January 11, 20224 yr Community Expert Looks like you probably got rid of or renamed your cache pool Jan 10 01:58:09 Importimage emhttpd: shcmd (393): mkdir -p /mnt/appdata_ssd Jan 10 01:58:10 Importimage emhttpd: shcmd (394): mount -t btrfs -o noatime,space_cache=v2 /dev/sdl1 /mnt/appdata_ssd ... Jan 10 01:58:10 Importimage emhttpd: shcmd (395): mkdir -p /mnt/cache_ssd Jan 10 01:58:10 Importimage emhttpd: shcmd (396): mount -t xfs -o noatime /dev/sdk1 /mnt/cache_ssd but didn't fix all references to it. 2 hours ago, itimpi said: That would occur if you had something like a docker container configured to use /mnt/cache but do not have a pool called ‘cache’ which would result in /mnt/cache being a location in RAM. Probably you have some container with appdata that won't survive reboot because it is in RAM.
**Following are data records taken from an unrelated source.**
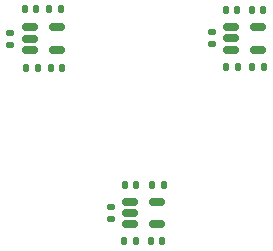
<source format=gbr>
%TF.GenerationSoftware,KiCad,Pcbnew,8.0.8-8.0.8-0~ubuntu22.04.1*%
%TF.CreationDate,2025-03-19T14:39:25-04:00*%
%TF.ProjectId,hpk_5mm,68706b5f-356d-46d2-9e6b-696361645f70,rev?*%
%TF.SameCoordinates,Original*%
%TF.FileFunction,Soldermask,Top*%
%TF.FilePolarity,Negative*%
%FSLAX46Y46*%
G04 Gerber Fmt 4.6, Leading zero omitted, Abs format (unit mm)*
G04 Created by KiCad (PCBNEW 8.0.8-8.0.8-0~ubuntu22.04.1) date 2025-03-19 14:39:25*
%MOMM*%
%LPD*%
G01*
G04 APERTURE LIST*
G04 Aperture macros list*
%AMRoundRect*
0 Rectangle with rounded corners*
0 $1 Rounding radius*
0 $2 $3 $4 $5 $6 $7 $8 $9 X,Y pos of 4 corners*
0 Add a 4 corners polygon primitive as box body*
4,1,4,$2,$3,$4,$5,$6,$7,$8,$9,$2,$3,0*
0 Add four circle primitives for the rounded corners*
1,1,$1+$1,$2,$3*
1,1,$1+$1,$4,$5*
1,1,$1+$1,$6,$7*
1,1,$1+$1,$8,$9*
0 Add four rect primitives between the rounded corners*
20,1,$1+$1,$2,$3,$4,$5,0*
20,1,$1+$1,$4,$5,$6,$7,0*
20,1,$1+$1,$6,$7,$8,$9,0*
20,1,$1+$1,$8,$9,$2,$3,0*%
G04 Aperture macros list end*
%ADD10RoundRect,0.135000X-0.185000X0.135000X-0.185000X-0.135000X0.185000X-0.135000X0.185000X0.135000X0*%
%ADD11RoundRect,0.140000X0.140000X0.170000X-0.140000X0.170000X-0.140000X-0.170000X0.140000X-0.170000X0*%
%ADD12RoundRect,0.140000X-0.140000X-0.170000X0.140000X-0.170000X0.140000X0.170000X-0.140000X0.170000X0*%
%ADD13RoundRect,0.150000X-0.512500X-0.150000X0.512500X-0.150000X0.512500X0.150000X-0.512500X0.150000X0*%
%ADD14RoundRect,0.135000X0.135000X0.185000X-0.135000X0.185000X-0.135000X-0.185000X0.135000X-0.185000X0*%
%ADD15RoundRect,0.135000X-0.135000X-0.185000X0.135000X-0.185000X0.135000X0.185000X-0.135000X0.185000X0*%
G04 APERTURE END LIST*
D10*
%TO.C,R12*%
X143700000Y-80790000D03*
X143700000Y-81810000D03*
%TD*%
D11*
%TO.C,C2*%
X139458200Y-64048000D03*
X138498200Y-64048000D03*
%TD*%
D10*
%TO.C,R8*%
X152241600Y-66023900D03*
X152241600Y-67043900D03*
%TD*%
D12*
%TO.C,C4*%
X136418200Y-64048000D03*
X137378200Y-64048000D03*
%TD*%
D13*
%TO.C,U2*%
X153904100Y-65583900D03*
X153904100Y-66533900D03*
X153904100Y-67483900D03*
X156179100Y-67483900D03*
X156179100Y-65583900D03*
%TD*%
%TO.C,U3*%
X145362500Y-80350000D03*
X145362500Y-81300000D03*
X145362500Y-82250000D03*
X147637500Y-82250000D03*
X147637500Y-80350000D03*
%TD*%
D14*
%TO.C,R3*%
X137508200Y-69048000D03*
X136488200Y-69048000D03*
%TD*%
D12*
%TO.C,C6*%
X155661600Y-64133900D03*
X156621600Y-64133900D03*
%TD*%
%TO.C,C8*%
X153461600Y-64133900D03*
X154421600Y-64133900D03*
%TD*%
%TO.C,C11*%
X147120000Y-83700000D03*
X148080000Y-83700000D03*
%TD*%
%TO.C,C10*%
X147220000Y-78900000D03*
X148180000Y-78900000D03*
%TD*%
D15*
%TO.C,R11*%
X144790000Y-83700000D03*
X145810000Y-83700000D03*
%TD*%
D12*
%TO.C,C3*%
X138638200Y-69048000D03*
X139598200Y-69048000D03*
%TD*%
D15*
%TO.C,R7*%
X153421600Y-68933900D03*
X154441600Y-68933900D03*
%TD*%
D12*
%TO.C,C7*%
X155681600Y-68933900D03*
X156641600Y-68933900D03*
%TD*%
%TO.C,C12*%
X144920000Y-78900000D03*
X145880000Y-78900000D03*
%TD*%
D10*
%TO.C,R4*%
X135198200Y-66038000D03*
X135198200Y-67058000D03*
%TD*%
D13*
%TO.C,U1*%
X136860700Y-65598000D03*
X136860700Y-66548000D03*
X136860700Y-67498000D03*
X139135700Y-67498000D03*
X139135700Y-65598000D03*
%TD*%
M02*

</source>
January 11, 20224 yr Author Thank you. I just recently upgraded a cache pool and named it something else. How could I fix this? Would I have to go back and name it the same as it was before?
January 11, 20224 yr Community Expert You need to change anything that specifies a path to /mnt/cache. Probably a host path in one or more of your containers.